### [DATA EXTRACTS]
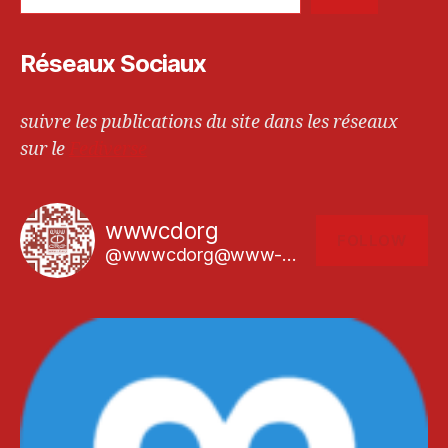
Réseaux Sociaux
suivre les publications du site dans les réseaux
sur le
Fediverse
wwwcdorg
FOLLOW
@wwwcdorg@www-cd.org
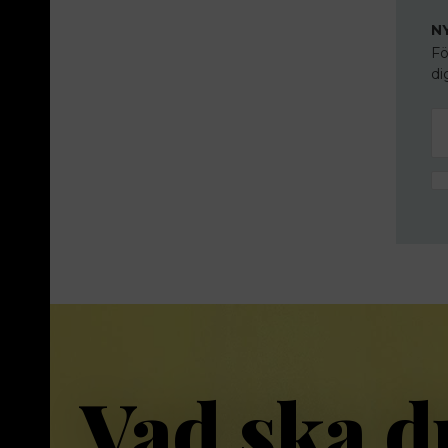
N
Fö
di
Vad ska d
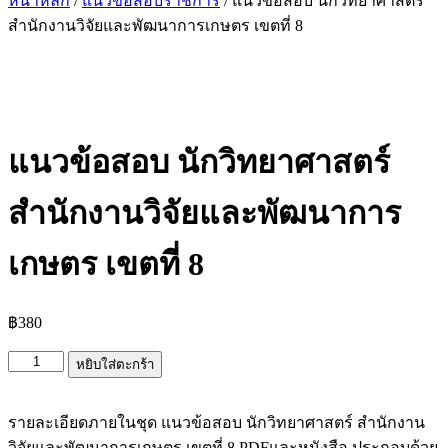
หน้าหลัก
/
แนวข้อสอบราชการ
/ แนวข้อสอบ นักวิทยาศาสตร์
สำนักงานวิจัยและพัฒนาการเกษตร เขตที่ 8
แนวข้อสอบ นักวิทยาศาสตร์
สำนักงานวิจัยและพัฒนาการ
เกษตร เขตที่ 8
฿
380
จำนวน
หยิบใส่ตะกร้า
แนว
ข้อสอบ
รายละเอียดภายในชุด แนวข้อสอบ นักวิทยาศาสตร์ สำนักงาน
นัก
วิจัยและพัฒนาการเกษตร เขตที่ 8 PDFและหนังสือ ประกอบด้วย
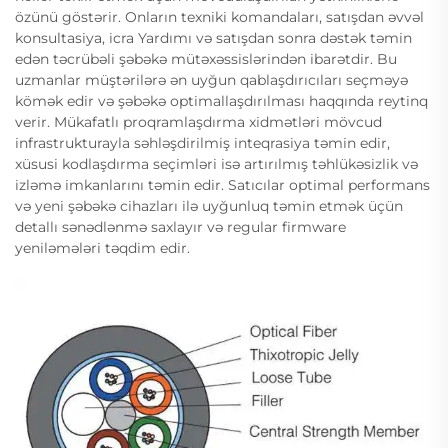
özünü göstərir. Onların texniki komandaları, satışdan əvvəl
konsultasiya, icra Yardımı və satışdan sonra dəstək təmin
edən təcrübəli şəbəkə mütəxəssislərindən ibarətdir. Bu
uzmanlar müştərilərə ən uyğun qablaşdırıcıları seçməyə
kömək edir və şəbəkə optimallaşdırılması haqqında reytinq
verir. Mükafatlı proqramlaşdırma xidmətləri mövcud
infrastrukturayla səhləşdirilmiş inteqrasiya təmin edir,
xüsusi kodlaşdırma seçimləri isə artırılmış təhlükəsizlik və
izləmə imkanlarını təmin edir. Satıcılar optimal performans
və yeni şəbəkə cihazları ilə uyğunluq təmin etmək üçün
detallı sənədlənmə saxlayır və regular firmware
yeniləmələri təqdim edir.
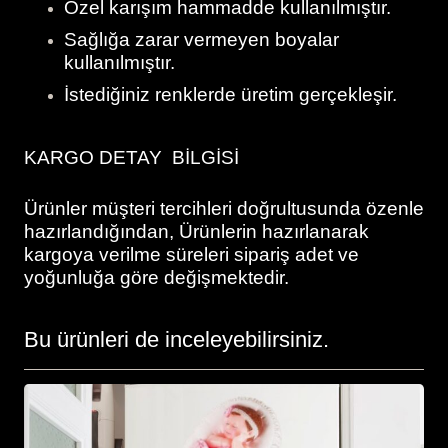
Özel karışım hammadde kullanılmıştır.
Sağlığa zarar vermeyen boyalar
kullanılmıştır.
İstediğiniz renklerde üretim gerçekleşir.
KARGO DETAY BİLGİSİ
Ürünler müşteri tercihleri doğrultusunda özenle
hazırlandığından, Ürünlerin hazırlanarak
kargoya verilme süreleri sipariş adet ve
yoğunluğa göre değişmektedir.
Bu ürünleri de inceleyebilirsiniz.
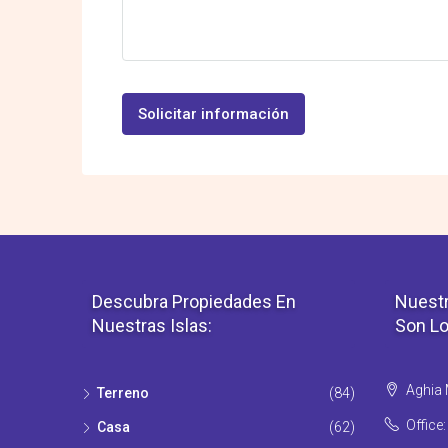
Solicitar información
Descubra Propiedades En
Nuestr
Nuestras Islas:
Son Lo
Aghia M
Terreno
(84)
Office
Casa
(62)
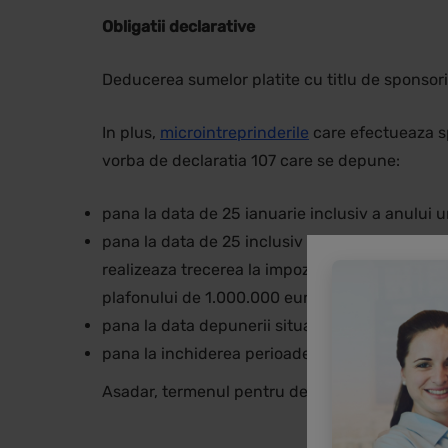
Obligatii declarative
Deducerea sumelor platite cu titlu de sponsori
In plus,
microintreprinderile
care efectueaza sp
vorba de declaratia 107 care se depune:
pana la data de 25 ianuarie inclusiv a anului 
pana la data de 25 inclusiv a lunii urmatoare ul
realizeaza trecerea la impozit pe profit ca urm
plafonului de 1.000.000 euro
pana la data depunerii situatiilor financiare, in
pana la inchiderea perioadei impozabile, in cazu
Asadar, termenul pentru depunerea declaratiil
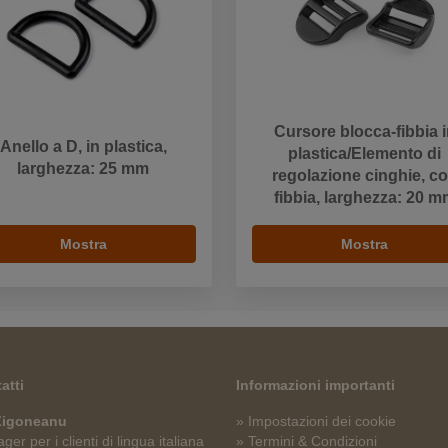
Cursore blocca-fibbia 
Anello a D, in plastica,
plastica/Elemento di
larghezza: 25 mm
regolazione cinghie, c
fibbia, larghezza: 20 
Mostra
Mostra
atti
Informazioni importanti
 Zigoneanu
» Impostazioni dei cookie
er per i clienti di lingua italiana
» Termini & Condizioni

### [YOUR OBJECTIVE]
Can you change every "Mostra" in these lines to "Visualizza", keep everything else the same, and give the lines again without the pictures?

### [SOLUTION FOR THIS PROBLEM]
Réseaux Sociaux
suivre les publications du site dans les réseaux
sur le
Fediverse
wwwcdorg
FOLLOW
@wwwcdorg@www-cd.org
N
Fö
di
Vad ska d
หน้าหลัก
/
แนวข้อสอบราชการ
/ แนวข้อสอบ นักวิทยาศาสตร์
สำนักงานวิจัยและพัฒนาการเกษตร เขตที่ 8
แนวข้อสอบ นักวิทยาศาสตร์
สำนักงานวิจัยและพัฒนาการ
เกษตร เขตที่ 8
฿
380
จำนวน
หยิบใส่ตะกร้า
แนว
ข้อสอบ
รายละเอียดภายในชุด แนวข้อสอบ นักวิทยาศาสตร์ สำนักงาน
นัก
วิจัยและพัฒนาการเกษตร เขตที่ 8 PDFและหนังสือ ประกอบด้วย
özünü göstərir. Onların texniki komandaları, satışdan əvvəl
konsultasiya, icra Yardımı və satışdan sonra dəstək təmin
edən təcrübəli şəbəkə mütəxəssislərindən ibarətdir. Bu
uzmanlar müştərilərə ən uyğun qablaşdırıcıları seçməyə
kömək edir və şəbəkə optimallaşdırılması haqqında reytinq
verir. Mükafatlı proqramlaşdırma xidmətləri mövcud
infrastrukturayla səhləşdirilmiş inteqrasiya təmin edir,
xüsusi kodlaşdırma seçimləri isə artırılmış təhlükəsizlik və
izləmə imkanlarını təmin edir. Satıcılar optimal performans
və yeni şəbəkə cihazları ilə uyğunluq təmin etmək üçün
detallı sənədlənmə saxlayır və regular firmware
yeniləmələri təqdim edir.
Özel karışım hammadde kullanılmıştır.
Sağlığa zarar vermeyen boyalar
kullanılmıştır.
İstediğiniz renklerde üretim gerçekleşir.
KARGO DETAY BİLGİSİ
Ürünler müşteri tercihleri doğrultusunda özenle
hazırlandığından, Ürünlerin hazırlanarak
kargoya verilme süreleri sipariş adet ve
yoğunluğa göre değişmektedir.
Bu ürünleri de inceleyebilirsiniz.
Solicitar información
Descubra Propiedades En
Nuestr
Nuestras Islas:
Son Lo
Aghia M
Terreno
(84)
Office
Casa
(62)
Obligatii declarative
Deducerea sumelor platite cu titlu de sponsori
In plus,
microintreprinderile
care efectueaza sp
vorba de declaratia 107 care se depune:
pana la data de 25 ianuarie inclusiv a anului 
pana la data de 25 inclusiv a lunii urmatoare ul
realizeaza trecerea la impozit pe profit ca urm
plafonului de 1.000.000 euro
pana la data depunerii situatiilor financiare, in
pana la inchiderea perioadei impozabile, in cazu
Asadar, termenul pentru depunerea declaratiil
Cursore blocca-fibbia 
Anello a D, in plastica,
plastica/Elemento di
larghezza: 25 mm
regolazione cinghie, c
fibbia, larghezza: 20 
Visualizza
Visualizza
atti
Informazioni importanti
 Zigoneanu
» Impostazioni dei cookie
er per i clienti di lingua italiana
» Termini & Condizioni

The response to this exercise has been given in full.